● 課題内容
本文のうち、「2位には同じくエプソンの「E」で始まり「Z4(S)で4.7%だった。」で終わる部分を、一字も変えずに書き写してください。

好調続く「全部入りプロジェクター」、人気の秘密は?

特集

2006/11/15 03:25

 大画面薄型テレビに押されている感のあるプロジェクター市場。しかし、昨年登場した新カテゴリー製品の人気は衰えない。プロジェクターに加えDVDプレーヤーとスピーカーを1つのきょう体に収めたオールインワンプロジェクターだ。ほぼ1年にわたって首位を走り続けている、その理由と魅力に「BCNランキング」で迫る。

 大画面薄型テレビに押されている感のあるプロジェクター市場。しかし、昨年登場した新カテゴリー製品の人気は衰えない。プロジェクターに加えDVDプレーヤーとスピーカーを1つのきょう体に収めたオールインワンプロジェクターだ。ほぼ1年にわたって首位を走り続けている、その理由と魅力に「BCNランキング」で迫る。


 11月第2週(6-12日)、13.6%の販売台数シェアを獲得して1位になったのは、セイコーエプソン(エプソン)の「EMP-TWD3SP」。プロジェクターに加えてDVDプレーヤーとスピーカーを一体化したdreamio「EMP-TWD3」に80型ワイドスクリーンをセットにしたモデル。9月21日発売だが11月第1週(10月30日-11月5日)に続いて1位を獲得した。05年9月に発売した初代オールインワンタイプ「EMP-TWD1SP」にPC接続端子をつけた後継機だ。

 2位には同じくエプソンの「EMP-TW700」が7.8%でランクイン。ハイビジョン液晶を搭載した通常タイプのプロジェクターで、3LCD方式を採用。上位モデルの「EMP-TW1000」と同じレンズを搭載したのが特徴。映写角度上下に約1画面、左右に約1/2画面分ずらすことができるレンズシフト機能も搭載し、設置場所の自由度も高い。

 3位は同率で2機種あり、いずれもエプソン。「EMP-TWD3SP」の旧モデル「EMP-TWD1SP」と普及型の「EMP-TW20」。6.7%で並んだ。上位4機種をエプソンが占めたうえ、上位10モデルのうち実に7機種を占めるという結果で、プロジェクターでの同社の強さは相変わらずだ。


 そんななか、トップ10に食い込んだのは5位がBenQジャパンの「MP610」で5.5%。7万円台の価格ながら2000ルーメンと明るいDLPプロジェクターで、明るい部屋でも投影できるのが特徴。同率6位は松下電器産業(松下)が10月に発売した新製品「TH-AX100」で5.34%。8位が三洋電機(三洋)のLP-Z4(S)で4.7%だった。

●人気のプロジェクターのポイントは「持ち運びできること」

 もともとエプソンはプロジェクターに強く、メーカー別販売台数シェアで50-60%を維持し、幅広く支持されているトップメーカー。その中で、昨年の発売以来ほとんど1位を独走しているのがオールインワンタイプのプロジェクターだ。

● 提示資料
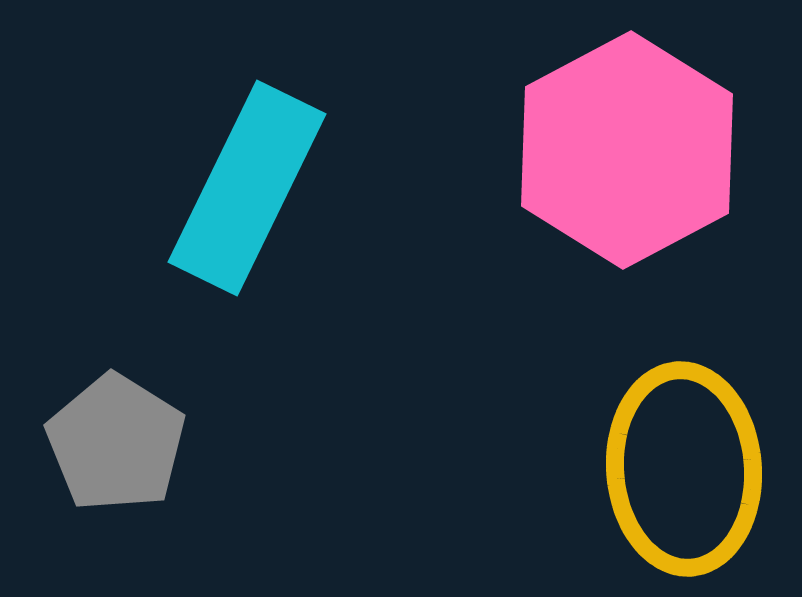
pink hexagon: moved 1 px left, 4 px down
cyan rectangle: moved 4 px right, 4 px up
* * *
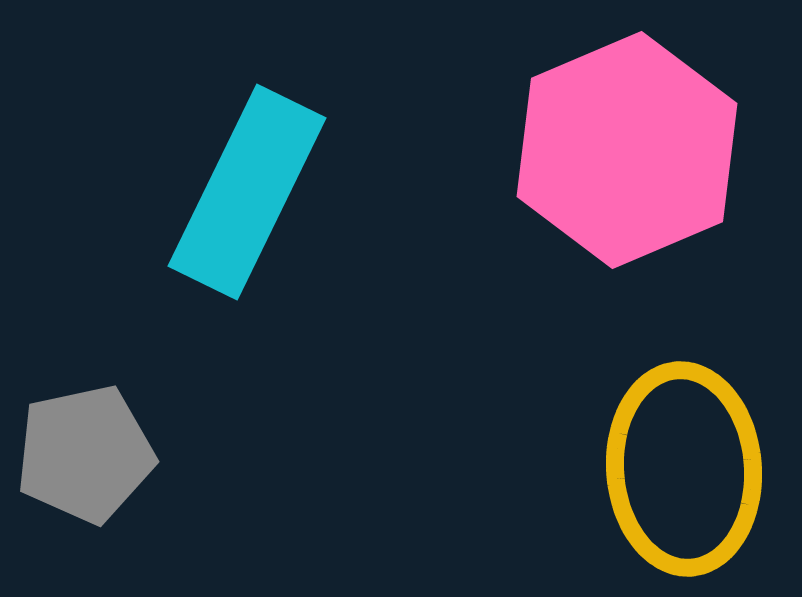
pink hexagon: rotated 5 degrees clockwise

● 解答
2位には同じくエプソンの「EMP-TW700」が7.8%でランクイン。ハイビジョン液晶を搭載した通常タイプのプロジェクターで、3LCD方式を採用。上位モデルの「EMP-TW1000」と同じレンズを搭載したのが特徴。映写角度上下に約1画面、左右に約1/2画面分ずらすことができるレンズシフト機能も搭載し、設置場所の自由度も高い。

 3位は同率で2機種あり、いずれもエプソン。「EMP-TWD3SP」の旧モデル「EMP-TWD1SP」と普及型の「EMP-TW20」。6.7%で並んだ。上位4機種をエプソンが占めたうえ、上位10モデルのうち実に7機種を占めるという結果で、プロジェクターでの同社の強さは相変わらずだ。


 そんななか、トップ10に食い込んだのは5位がBenQジャパンの「MP610」で5.5%。7万円台の価格ながら2000ルーメンと明るいDLPプロジェクターで、明るい部屋でも投影できるのが特徴。同率6位は松下電器産業(松下)が10月に発売した新製品「TH-AX100」で5.34%。8位が三洋電機(三洋)のLP-Z4(S)で4.7%だった。